Go from the first line below to the one with "cells in malignant" and print each line exactly.
━━━━━ Data records ━━━━━
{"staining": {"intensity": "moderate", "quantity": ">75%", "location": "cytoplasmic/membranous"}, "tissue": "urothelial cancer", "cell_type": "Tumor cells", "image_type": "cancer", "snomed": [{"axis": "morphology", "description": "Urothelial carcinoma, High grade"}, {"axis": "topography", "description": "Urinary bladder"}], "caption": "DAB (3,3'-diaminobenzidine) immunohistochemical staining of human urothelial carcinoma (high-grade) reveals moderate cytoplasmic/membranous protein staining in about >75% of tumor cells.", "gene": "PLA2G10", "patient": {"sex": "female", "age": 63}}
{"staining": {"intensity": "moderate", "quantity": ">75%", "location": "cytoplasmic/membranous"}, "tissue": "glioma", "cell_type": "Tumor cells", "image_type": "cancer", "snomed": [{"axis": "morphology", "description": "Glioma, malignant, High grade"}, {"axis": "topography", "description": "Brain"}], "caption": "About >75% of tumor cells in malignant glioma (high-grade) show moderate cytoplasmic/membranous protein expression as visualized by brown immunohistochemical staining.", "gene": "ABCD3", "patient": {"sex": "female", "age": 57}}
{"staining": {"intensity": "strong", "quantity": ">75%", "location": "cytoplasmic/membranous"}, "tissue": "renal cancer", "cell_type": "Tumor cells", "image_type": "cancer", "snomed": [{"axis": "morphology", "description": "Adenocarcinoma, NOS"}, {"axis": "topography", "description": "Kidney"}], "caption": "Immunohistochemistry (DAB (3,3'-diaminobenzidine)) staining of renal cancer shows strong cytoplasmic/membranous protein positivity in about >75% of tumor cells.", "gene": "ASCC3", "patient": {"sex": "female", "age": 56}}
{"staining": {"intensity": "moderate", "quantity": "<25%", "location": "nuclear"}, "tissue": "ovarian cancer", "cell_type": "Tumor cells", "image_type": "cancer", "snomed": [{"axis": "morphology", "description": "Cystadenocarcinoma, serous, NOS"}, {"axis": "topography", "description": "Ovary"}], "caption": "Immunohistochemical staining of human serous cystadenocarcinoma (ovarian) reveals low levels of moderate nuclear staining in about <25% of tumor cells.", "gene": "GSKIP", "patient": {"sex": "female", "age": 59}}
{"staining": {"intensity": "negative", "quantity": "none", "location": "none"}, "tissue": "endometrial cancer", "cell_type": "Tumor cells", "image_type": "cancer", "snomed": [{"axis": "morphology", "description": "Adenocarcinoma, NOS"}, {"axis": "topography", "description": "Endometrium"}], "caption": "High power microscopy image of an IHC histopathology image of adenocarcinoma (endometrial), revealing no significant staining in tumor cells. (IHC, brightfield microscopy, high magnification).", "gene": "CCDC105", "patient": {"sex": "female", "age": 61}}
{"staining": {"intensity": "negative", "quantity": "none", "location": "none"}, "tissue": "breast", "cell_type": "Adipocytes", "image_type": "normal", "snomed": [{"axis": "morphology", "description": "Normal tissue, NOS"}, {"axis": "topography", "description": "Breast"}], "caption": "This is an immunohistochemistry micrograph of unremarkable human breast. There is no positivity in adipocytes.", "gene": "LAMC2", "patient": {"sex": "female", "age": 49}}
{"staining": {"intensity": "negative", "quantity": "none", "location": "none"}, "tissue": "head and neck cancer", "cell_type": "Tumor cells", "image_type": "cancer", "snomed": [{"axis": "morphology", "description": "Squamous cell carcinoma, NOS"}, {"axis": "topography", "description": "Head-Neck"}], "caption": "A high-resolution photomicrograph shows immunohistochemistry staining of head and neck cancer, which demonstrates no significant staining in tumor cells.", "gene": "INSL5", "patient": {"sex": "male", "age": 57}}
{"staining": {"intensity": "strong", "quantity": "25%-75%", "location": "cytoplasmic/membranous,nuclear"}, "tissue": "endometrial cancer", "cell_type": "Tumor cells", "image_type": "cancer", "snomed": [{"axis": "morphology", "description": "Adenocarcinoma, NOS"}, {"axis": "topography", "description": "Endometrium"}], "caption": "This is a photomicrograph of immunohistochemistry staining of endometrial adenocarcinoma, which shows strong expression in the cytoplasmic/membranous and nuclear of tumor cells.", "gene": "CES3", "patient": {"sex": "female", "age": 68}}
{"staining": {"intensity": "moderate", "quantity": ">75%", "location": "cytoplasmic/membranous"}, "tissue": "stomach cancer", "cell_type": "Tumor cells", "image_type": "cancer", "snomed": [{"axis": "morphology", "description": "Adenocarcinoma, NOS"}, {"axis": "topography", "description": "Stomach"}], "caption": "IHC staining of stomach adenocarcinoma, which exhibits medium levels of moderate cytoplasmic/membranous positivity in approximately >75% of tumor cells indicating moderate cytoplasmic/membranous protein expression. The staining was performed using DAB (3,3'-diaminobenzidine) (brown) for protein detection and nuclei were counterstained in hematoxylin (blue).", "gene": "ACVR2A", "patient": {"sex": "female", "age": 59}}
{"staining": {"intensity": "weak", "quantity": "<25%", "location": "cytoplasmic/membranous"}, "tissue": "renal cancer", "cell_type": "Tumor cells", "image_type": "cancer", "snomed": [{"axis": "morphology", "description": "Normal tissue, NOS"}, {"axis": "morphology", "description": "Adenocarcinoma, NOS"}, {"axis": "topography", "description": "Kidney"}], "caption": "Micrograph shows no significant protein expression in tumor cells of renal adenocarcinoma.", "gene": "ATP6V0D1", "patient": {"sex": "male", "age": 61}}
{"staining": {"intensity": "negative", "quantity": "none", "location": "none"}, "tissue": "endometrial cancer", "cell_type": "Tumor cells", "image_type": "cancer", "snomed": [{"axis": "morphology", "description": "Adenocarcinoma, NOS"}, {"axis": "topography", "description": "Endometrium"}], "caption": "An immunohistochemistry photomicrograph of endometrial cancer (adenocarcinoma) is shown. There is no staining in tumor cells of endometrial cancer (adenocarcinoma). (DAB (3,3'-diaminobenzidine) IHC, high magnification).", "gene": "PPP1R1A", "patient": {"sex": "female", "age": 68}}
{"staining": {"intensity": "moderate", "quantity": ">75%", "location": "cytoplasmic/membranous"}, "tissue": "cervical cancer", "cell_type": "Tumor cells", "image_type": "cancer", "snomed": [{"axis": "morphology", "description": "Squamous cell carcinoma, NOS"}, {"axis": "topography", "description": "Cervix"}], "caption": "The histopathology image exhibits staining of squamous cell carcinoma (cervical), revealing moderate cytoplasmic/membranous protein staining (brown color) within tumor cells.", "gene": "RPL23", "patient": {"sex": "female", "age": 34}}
━━━━━
■ Task output:
{"staining": {"intensity": "moderate", "quantity": ">75%", "location": "cytoplasmic/membranous"}, "tissue": "urothelial cancer", "cell_type": "Tumor cells", "image_type": "cancer", "snomed": [{"axis": "morphology", "description": "Urothelial carcinoma, High grade"}, {"axis": "topography", "description": "Urinary bladder"}], "caption": "DAB (3,3'-diaminobenzidine) immunohistochemical staining of human urothelial carcinoma (high-grade) reveals moderate cytoplasmic/membranous protein staining in about >75% of tumor cells.", "gene": "PLA2G10", "patient": {"sex": "female", "age": 63}}
{"staining": {"intensity": "moderate", "quantity": ">75%", "location": "cytoplasmic/membranous"}, "tissue": "glioma", "cell_type": "Tumor cells", "image_type": "cancer", "snomed": [{"axis": "morphology", "description": "Glioma, malignant, High grade"}, {"axis": "topography", "description": "Brain"}], "caption": "About >75% of tumor cells in malignant glioma (high-grade) show moderate cytoplasmic/membranous protein expression as visualized by brown immunohistochemical staining.", "gene": "ABCD3", "patient": {"sex": "female", "age": 57}}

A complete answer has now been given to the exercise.